I turned out okay, stronger and wiser for the experience. But I can see how some girls end up down a bad, bad path. Girls who idolize Britney Spears and her bare midriff, who look up to calorie-counting parental figures who remind them to lay off the cookies – not because cookies are unhealthy, but because they make you fat, and nobody wants a fat girl. What does that do to a young mind? – The mind of a girl who’s just trying to find herself in the first place. She finds herself not good enough, forever pursuing a goal she will never achieve. I hear about girls with anorexia, turned into something they never intended to be, trapped in a house of mirrors – in none of which they see their true selves. How do they escape that skewed perception?
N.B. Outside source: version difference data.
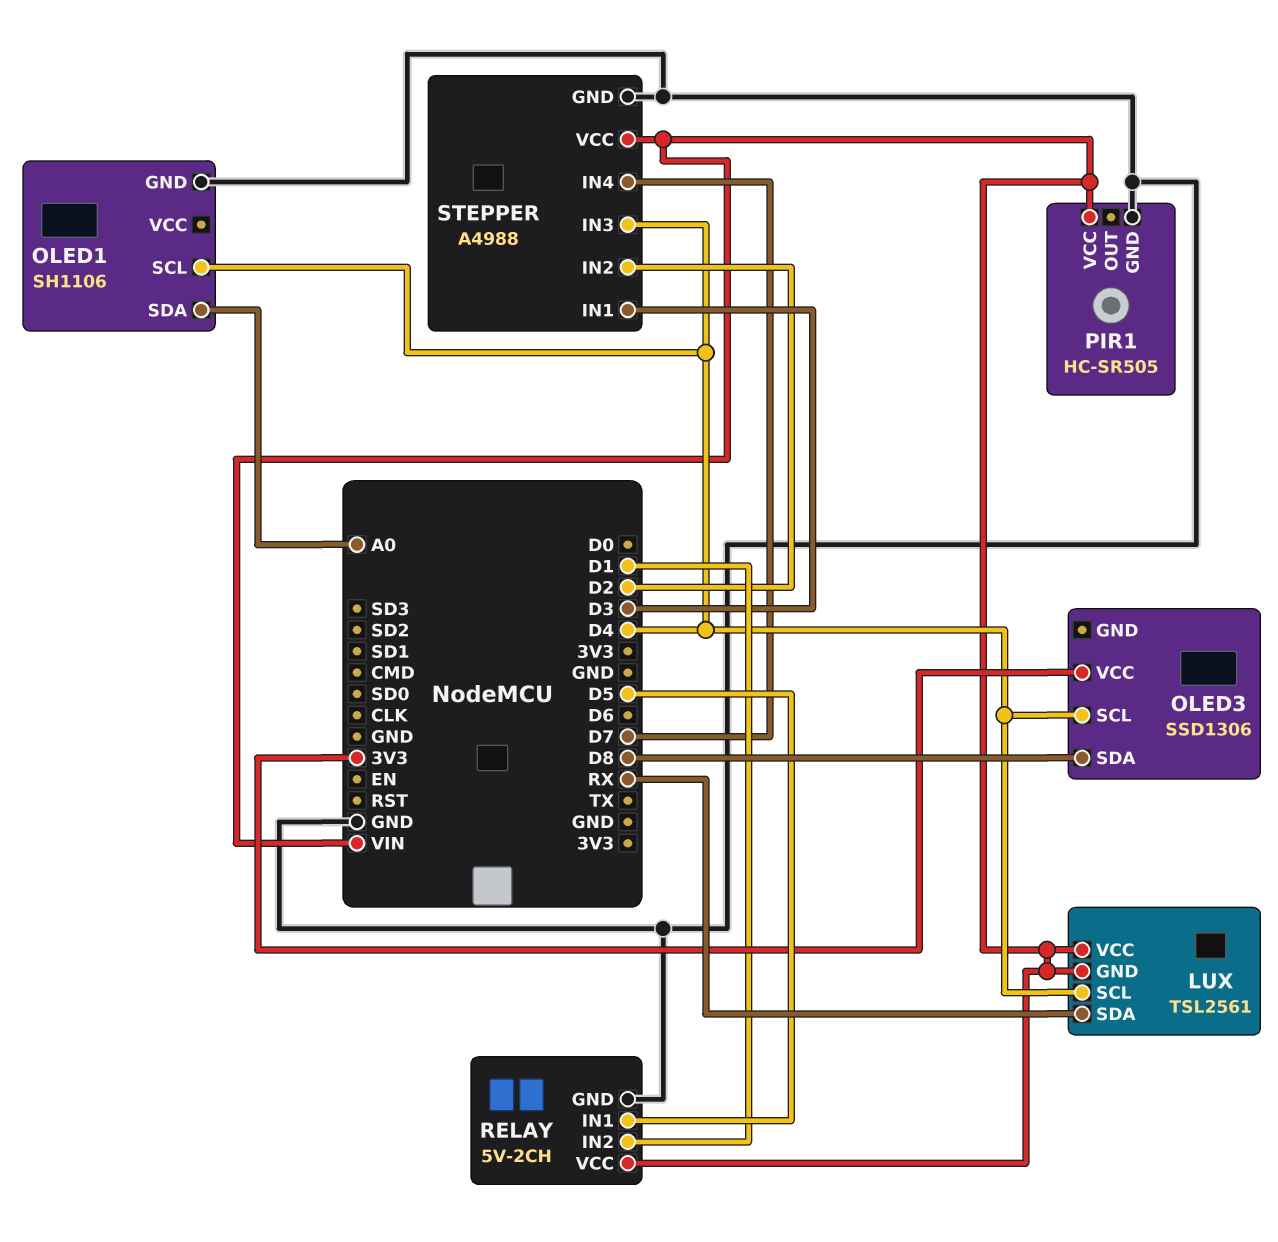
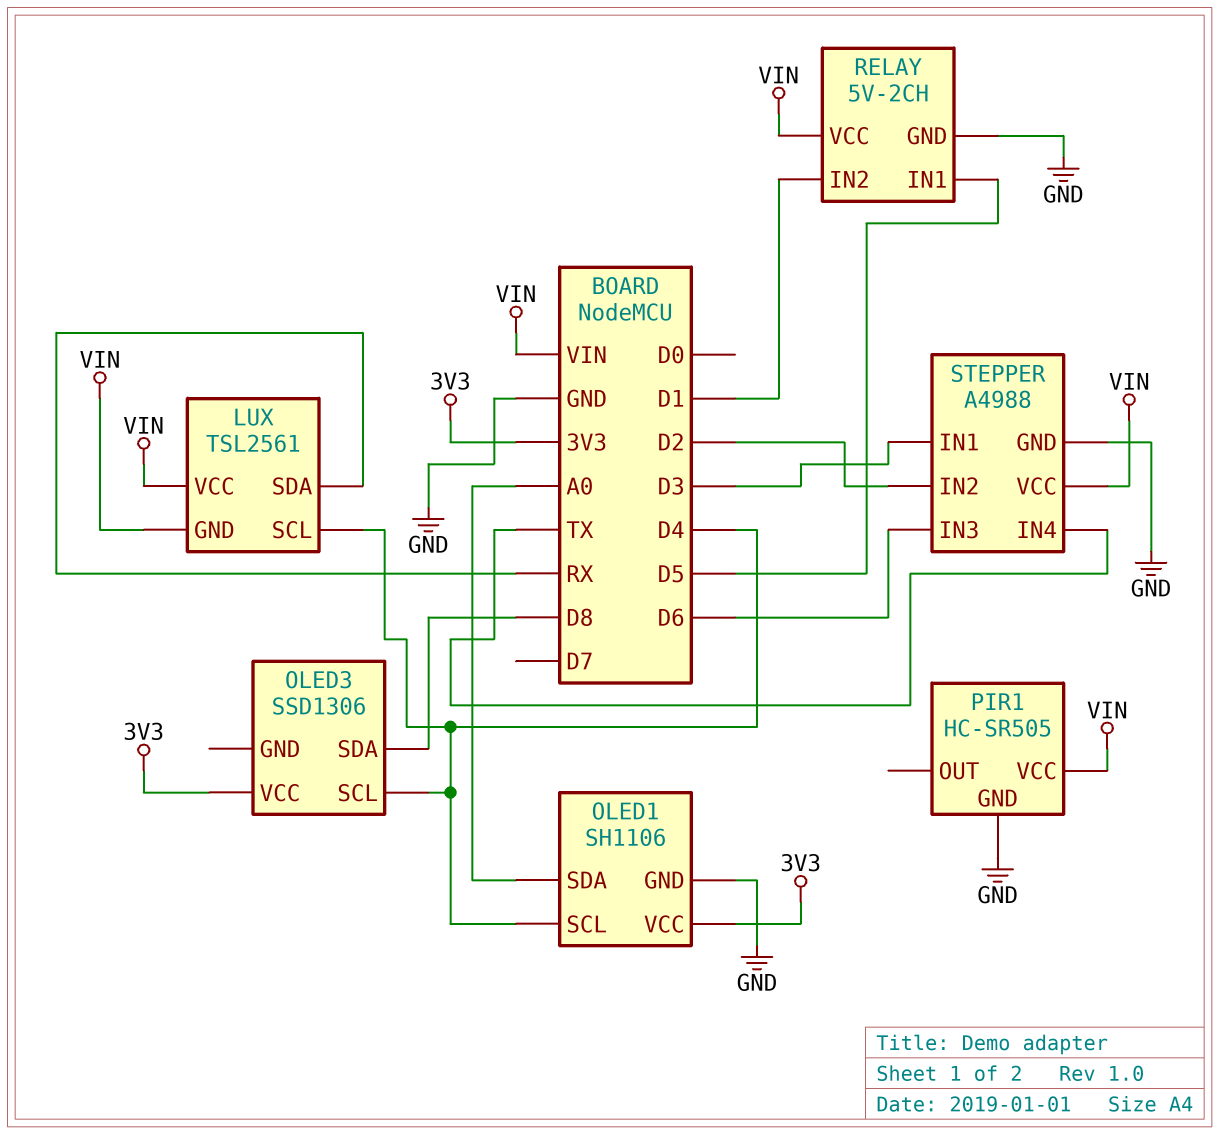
OLED1 pin VCC: none -> 3V3
STEPPER pin IN3: D4 -> D6
STEPPER pin IN4: D7 -> TX

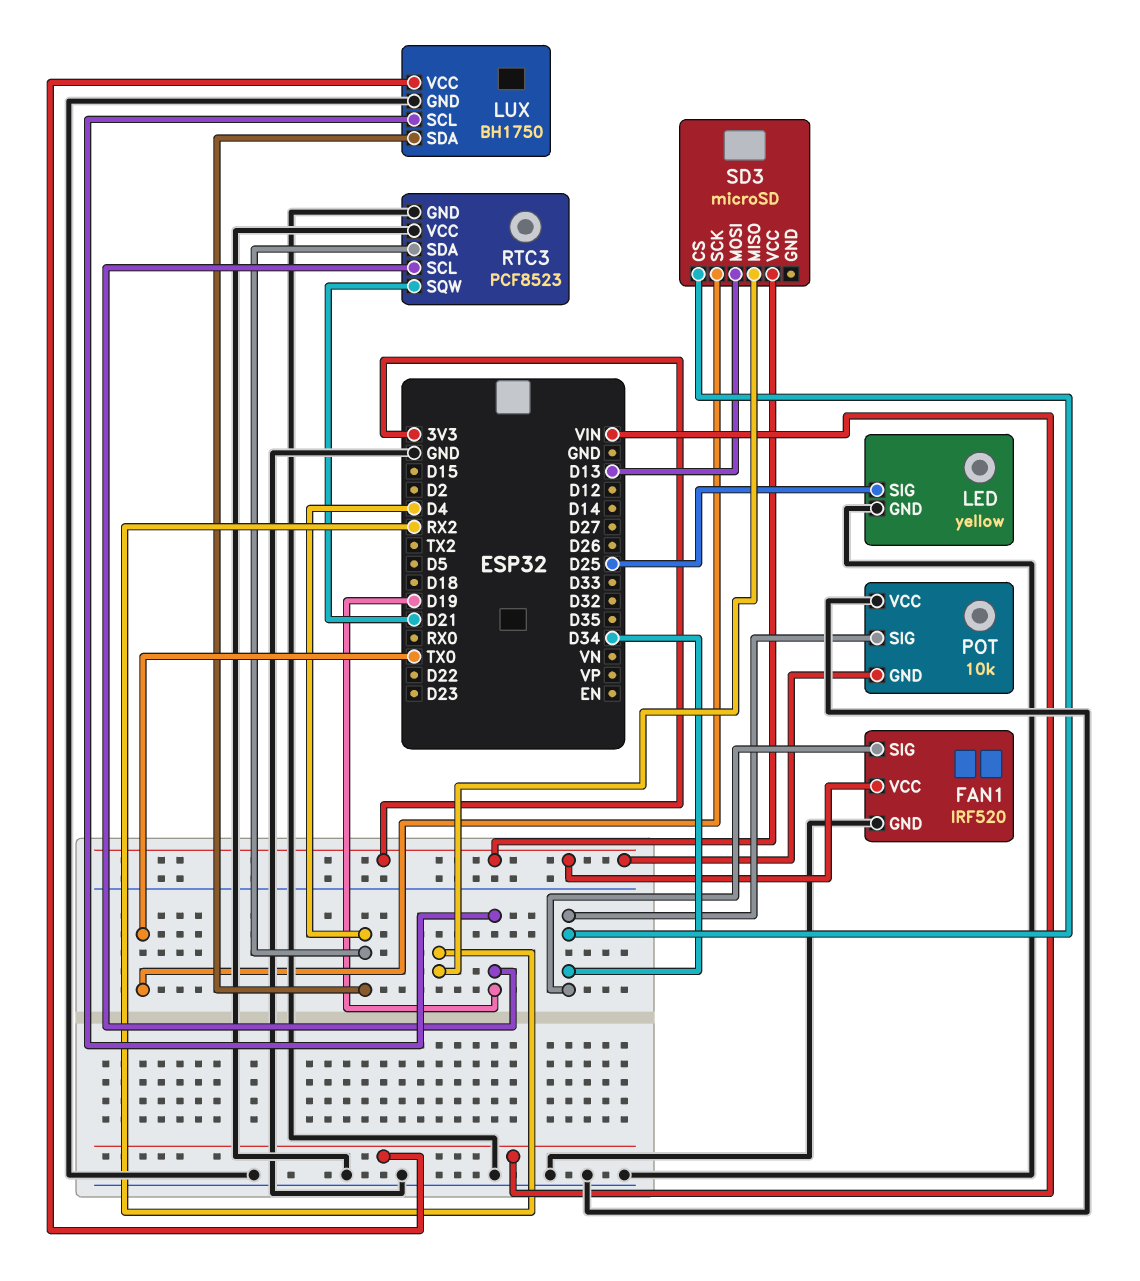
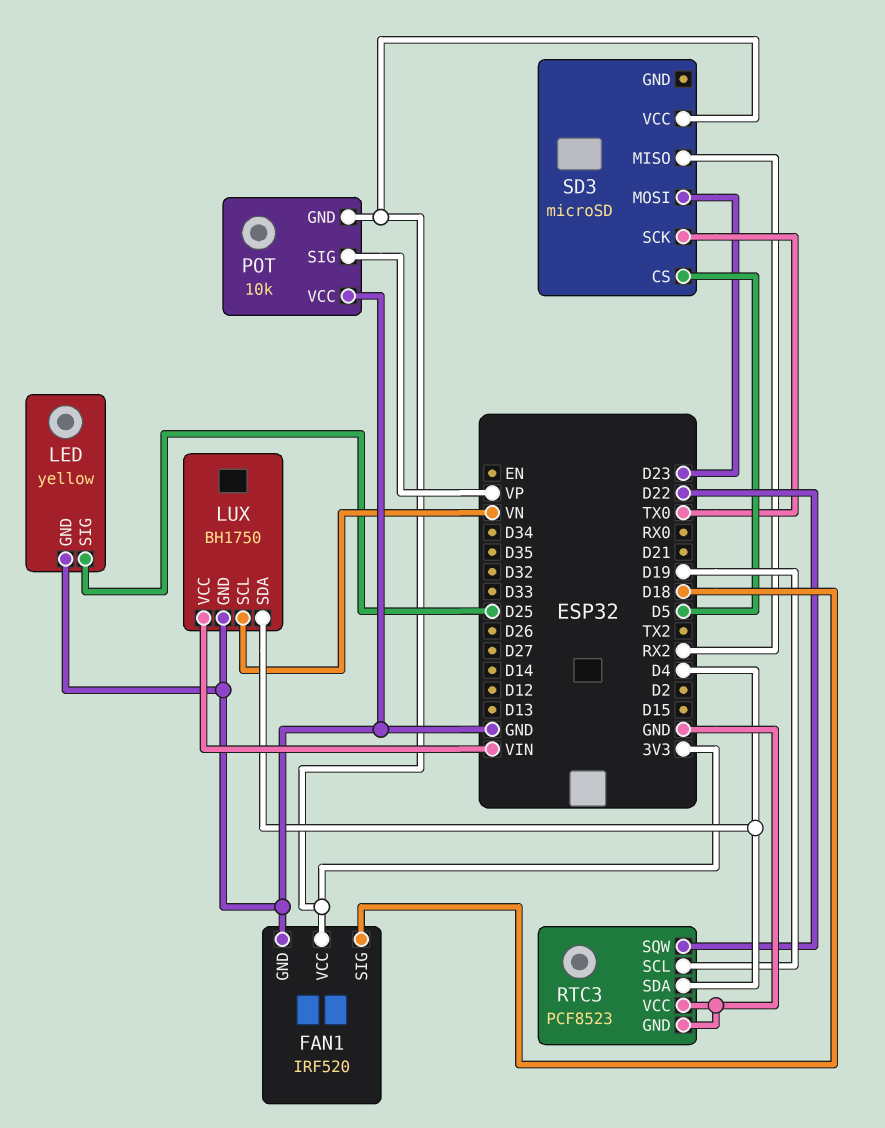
FAN1 pin SIG: D34 -> D18
LUX pin SCL: D19 -> VN
POT pin SIG: D34 -> VP
RTC3 pin SQW: D21 -> D22
SD3 pin CS: D34 -> D5
SD3 pin MOSI: D13 -> D23

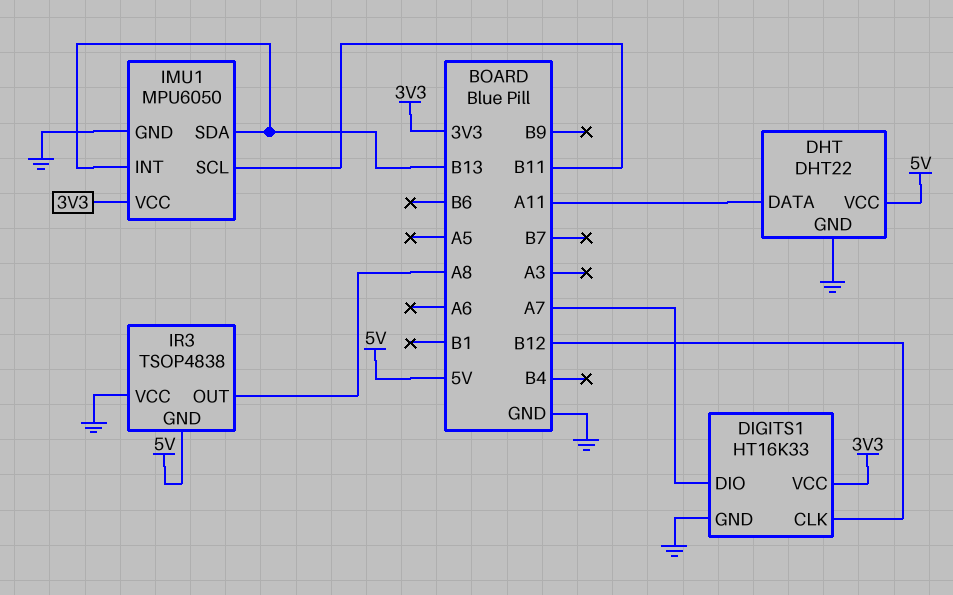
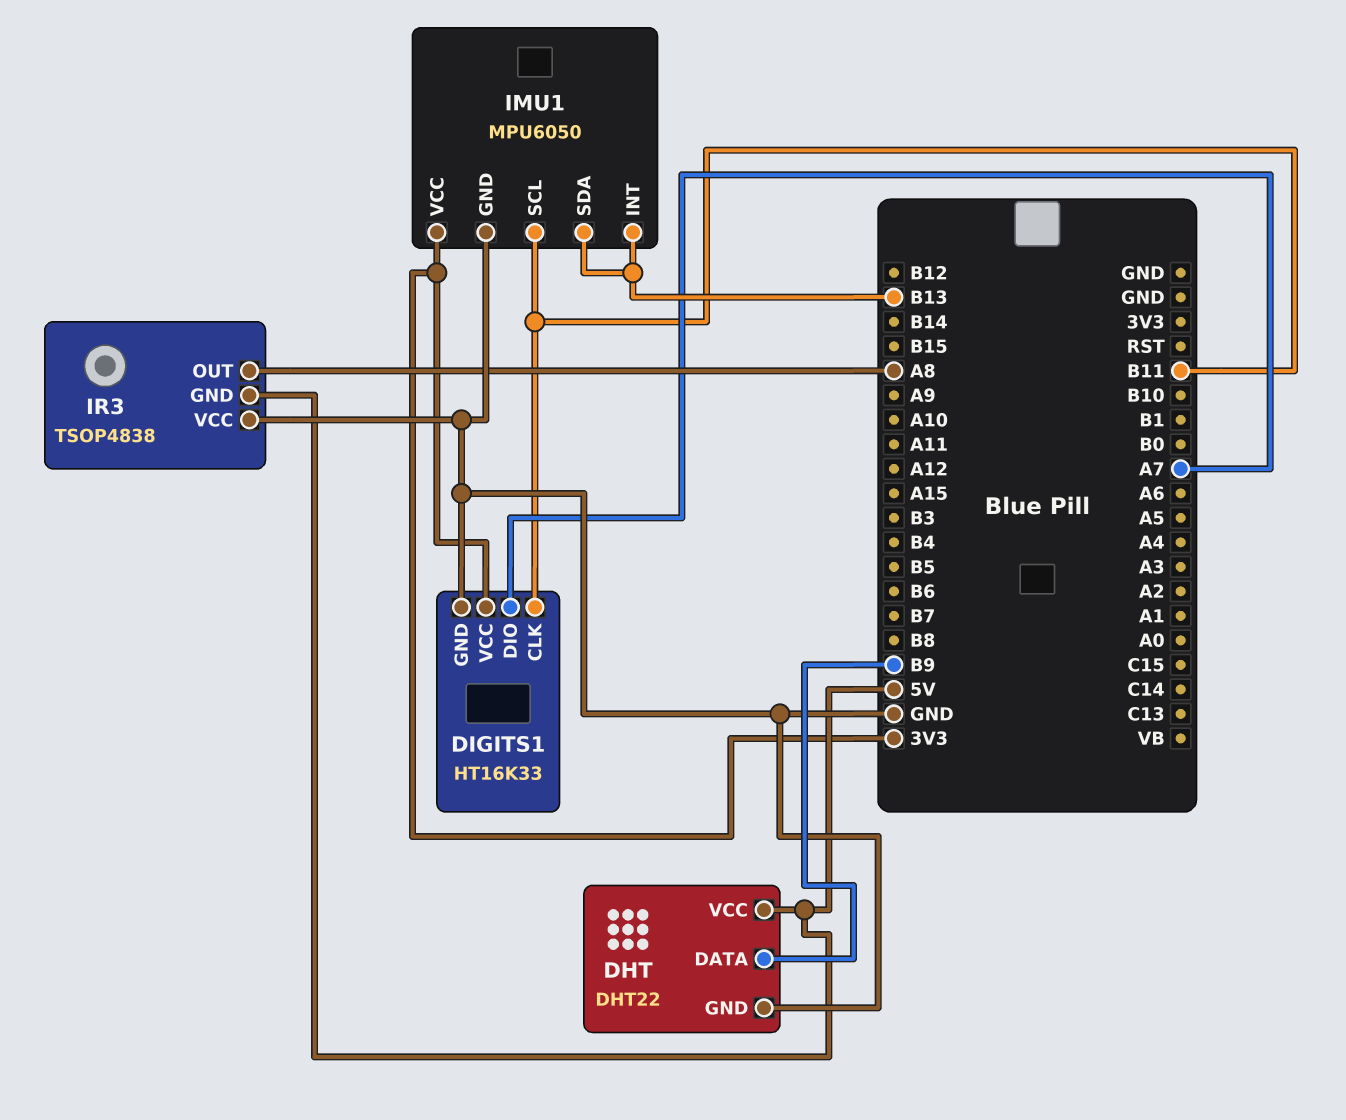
DHT pin DATA: A11 -> B9
DIGITS1 pin CLK: B12 -> B11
How do they reprogram their brains? There is no prescription for perfection. There is no perfection.

I thank God my child is a boy. But I know he’s not entirely exempt from it all, so, just as I would a girl, I shall try my best to teach him what’s truly important – kindness, compassion, courage, integrity – and hope to God it takes, and stays with him when he’s no longer safely tucked under my wing. I can’t put him in a bubble, away from this materialistic world. But I can show him. That true beauty is in the trees, red and brown and gold in autumn’s cool breath. It’s in a perfectly still lake on a windless day. It’s in the symmetry of wooden slabs sloping to the sea, dotted with multi-coloured boats awaiting the next fine day. It’s in the silky smooth coat of a puppy with four paws in the air, relishing a morning belly rub. And it’s inside the people around him – of all shapes and colours and sizes, who are kind and funny and honest and unique, if only we take the time to look beneath the surface.

2 comments:

  1. Could never say it better than that. Bravo. I will now send this to women who will really relate and enjoy this. Thank you.